— Passage for review —
The Way Forward

BPPanna-lsat-blog-post-december-lsat

The December LSAT was this past Saturday, which, huzzah, you’re done with studying for the dang thing. But what if you feel like you didn’t do as well as you wanted?

First of all, did you really do as poorly as you thought you did? Or are you someone who is always convinced that you did terribly after every exam (“I swear, I failed that test!”), but it always turns out that you did fine (“Never mind, I got an A.”)? In other words, are you a Chicken Little, convinced the world is going to end because you might’ve gotten a few problems wrong (which is perfectly normal, by the way)? If that’s the case, take a breather. Go get some exercise, catch up on your favorite shows, and hang out with friends. You probably did fine, and you just need some time to just chill out.

— Records supplied —
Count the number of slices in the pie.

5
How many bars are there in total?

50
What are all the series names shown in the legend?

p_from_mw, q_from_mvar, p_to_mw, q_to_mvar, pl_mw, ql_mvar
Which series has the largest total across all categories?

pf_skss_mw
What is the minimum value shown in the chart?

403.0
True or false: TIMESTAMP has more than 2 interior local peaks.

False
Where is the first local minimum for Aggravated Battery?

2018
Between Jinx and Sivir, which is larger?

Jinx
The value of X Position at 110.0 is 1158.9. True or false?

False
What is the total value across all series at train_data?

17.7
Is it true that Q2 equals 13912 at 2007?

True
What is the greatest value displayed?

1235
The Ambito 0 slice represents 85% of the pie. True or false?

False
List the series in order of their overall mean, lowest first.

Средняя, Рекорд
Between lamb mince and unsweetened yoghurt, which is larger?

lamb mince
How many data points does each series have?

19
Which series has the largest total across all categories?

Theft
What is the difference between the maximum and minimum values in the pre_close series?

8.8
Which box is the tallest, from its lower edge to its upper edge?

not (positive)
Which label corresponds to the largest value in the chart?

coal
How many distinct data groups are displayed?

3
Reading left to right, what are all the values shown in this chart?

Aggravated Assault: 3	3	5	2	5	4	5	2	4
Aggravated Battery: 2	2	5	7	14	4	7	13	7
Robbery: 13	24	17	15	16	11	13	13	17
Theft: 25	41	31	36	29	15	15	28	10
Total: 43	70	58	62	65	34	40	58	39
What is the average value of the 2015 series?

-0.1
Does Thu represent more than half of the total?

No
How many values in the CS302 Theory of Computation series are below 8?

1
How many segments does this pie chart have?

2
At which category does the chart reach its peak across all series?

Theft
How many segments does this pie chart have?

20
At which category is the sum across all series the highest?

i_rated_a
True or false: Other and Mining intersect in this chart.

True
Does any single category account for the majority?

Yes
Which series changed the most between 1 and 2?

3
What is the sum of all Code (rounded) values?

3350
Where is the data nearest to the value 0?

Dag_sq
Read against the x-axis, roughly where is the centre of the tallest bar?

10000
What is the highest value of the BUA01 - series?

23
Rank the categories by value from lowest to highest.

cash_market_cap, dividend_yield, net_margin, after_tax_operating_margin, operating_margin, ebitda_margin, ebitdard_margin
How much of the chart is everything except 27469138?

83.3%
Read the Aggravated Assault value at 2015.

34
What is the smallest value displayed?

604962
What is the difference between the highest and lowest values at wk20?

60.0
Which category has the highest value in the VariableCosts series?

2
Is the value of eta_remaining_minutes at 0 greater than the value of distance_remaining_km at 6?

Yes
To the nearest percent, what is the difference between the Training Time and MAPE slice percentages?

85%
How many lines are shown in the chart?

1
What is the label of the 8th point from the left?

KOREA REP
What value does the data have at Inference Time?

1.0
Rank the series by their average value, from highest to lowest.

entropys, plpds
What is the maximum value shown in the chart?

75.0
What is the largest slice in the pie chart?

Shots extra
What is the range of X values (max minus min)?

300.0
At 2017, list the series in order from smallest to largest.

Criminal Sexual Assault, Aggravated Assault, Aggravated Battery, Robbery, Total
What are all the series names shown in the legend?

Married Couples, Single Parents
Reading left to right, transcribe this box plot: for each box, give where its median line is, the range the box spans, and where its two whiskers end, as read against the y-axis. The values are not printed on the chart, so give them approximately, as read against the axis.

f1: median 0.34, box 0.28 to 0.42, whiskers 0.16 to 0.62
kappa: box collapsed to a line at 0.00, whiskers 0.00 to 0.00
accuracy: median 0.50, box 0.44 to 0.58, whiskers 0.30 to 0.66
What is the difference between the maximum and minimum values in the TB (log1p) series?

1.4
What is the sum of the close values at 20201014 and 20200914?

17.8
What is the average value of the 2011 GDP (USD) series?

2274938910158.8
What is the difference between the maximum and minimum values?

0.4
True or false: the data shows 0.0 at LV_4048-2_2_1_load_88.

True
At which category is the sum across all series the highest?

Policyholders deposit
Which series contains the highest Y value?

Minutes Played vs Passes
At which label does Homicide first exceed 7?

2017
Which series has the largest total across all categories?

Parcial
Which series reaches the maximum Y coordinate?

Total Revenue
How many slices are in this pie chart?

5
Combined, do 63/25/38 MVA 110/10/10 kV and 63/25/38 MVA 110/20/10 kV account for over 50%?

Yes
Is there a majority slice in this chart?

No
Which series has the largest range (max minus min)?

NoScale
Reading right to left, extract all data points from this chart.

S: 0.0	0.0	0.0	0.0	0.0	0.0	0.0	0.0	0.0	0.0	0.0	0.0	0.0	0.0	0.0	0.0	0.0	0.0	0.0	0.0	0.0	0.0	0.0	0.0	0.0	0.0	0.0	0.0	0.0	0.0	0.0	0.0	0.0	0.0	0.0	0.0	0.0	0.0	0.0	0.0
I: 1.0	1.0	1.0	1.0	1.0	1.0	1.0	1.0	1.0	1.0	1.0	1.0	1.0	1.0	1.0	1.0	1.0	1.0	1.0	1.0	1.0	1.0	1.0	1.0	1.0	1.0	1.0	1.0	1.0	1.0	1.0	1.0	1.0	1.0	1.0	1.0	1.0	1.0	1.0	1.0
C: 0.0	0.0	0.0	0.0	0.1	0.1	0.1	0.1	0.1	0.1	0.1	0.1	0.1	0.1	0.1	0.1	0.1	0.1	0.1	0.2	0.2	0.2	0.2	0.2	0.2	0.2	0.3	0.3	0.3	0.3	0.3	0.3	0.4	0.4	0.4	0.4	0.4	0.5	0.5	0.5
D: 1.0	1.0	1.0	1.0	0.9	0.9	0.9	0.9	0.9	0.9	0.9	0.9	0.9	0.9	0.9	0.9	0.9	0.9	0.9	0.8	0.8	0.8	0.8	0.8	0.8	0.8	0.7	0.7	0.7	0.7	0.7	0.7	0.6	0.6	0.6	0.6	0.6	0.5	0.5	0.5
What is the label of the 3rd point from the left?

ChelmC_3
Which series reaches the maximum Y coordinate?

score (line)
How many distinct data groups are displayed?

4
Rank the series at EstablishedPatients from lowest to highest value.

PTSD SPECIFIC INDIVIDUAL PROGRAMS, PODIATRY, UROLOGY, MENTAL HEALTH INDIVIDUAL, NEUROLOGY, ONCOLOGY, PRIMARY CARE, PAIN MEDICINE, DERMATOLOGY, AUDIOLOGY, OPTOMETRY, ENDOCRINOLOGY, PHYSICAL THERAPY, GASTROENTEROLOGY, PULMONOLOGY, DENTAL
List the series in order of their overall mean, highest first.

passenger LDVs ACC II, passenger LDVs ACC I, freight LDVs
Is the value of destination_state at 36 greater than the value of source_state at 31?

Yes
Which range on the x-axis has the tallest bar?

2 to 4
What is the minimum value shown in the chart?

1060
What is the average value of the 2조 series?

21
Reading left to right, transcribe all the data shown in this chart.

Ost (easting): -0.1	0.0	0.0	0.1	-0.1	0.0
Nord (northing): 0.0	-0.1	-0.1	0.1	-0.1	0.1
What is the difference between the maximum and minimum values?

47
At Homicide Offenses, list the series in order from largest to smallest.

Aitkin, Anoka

— Task instructions —
1 - Using the blog post about the December LSAT, decide whether each statement agrees with it: (a) the exam took place on a Saturday; (b) getting a few problems wrong is described as unusual; (c) the post advises a worried test-taker to resume studying at once. For each, answer yes or no and quote the words of the post that decide it.
2 - Resume the blog post about the December LSAT after its final sentence, writing the next paragraph in the same voice.

— Answers to each task —
1 -
(a) Yes: "The December LSAT was this past Saturday"
(b) No: "which is perfectly normal, by the way"
(c) No: "Go get some exercise, catch up on your favorite shows, and hang out with friends."

2 -
What if you really are very, very sure that you did terribly? Say, you panicked, couldn’t finish every section, and your answer sheet looked more like a barren wasteland than a seemingly random pattern with a questionable number of ‘C’ answers? There’s still time to cancel your score. You just need to fill out this form and submit it by this Friday. Of course, if you cancel your score, law schools will be able to see that when you apply. But, if your score really is as terrible as you’re quite certain it will be, a canceled score is probably the way to go. Just be sure that you really did do terribly, because you will have to take the February LSAT, and many schools’ application deadlines will have passed or most of the entering classes slots will already be filled. This means that you may have to apply to law school next year.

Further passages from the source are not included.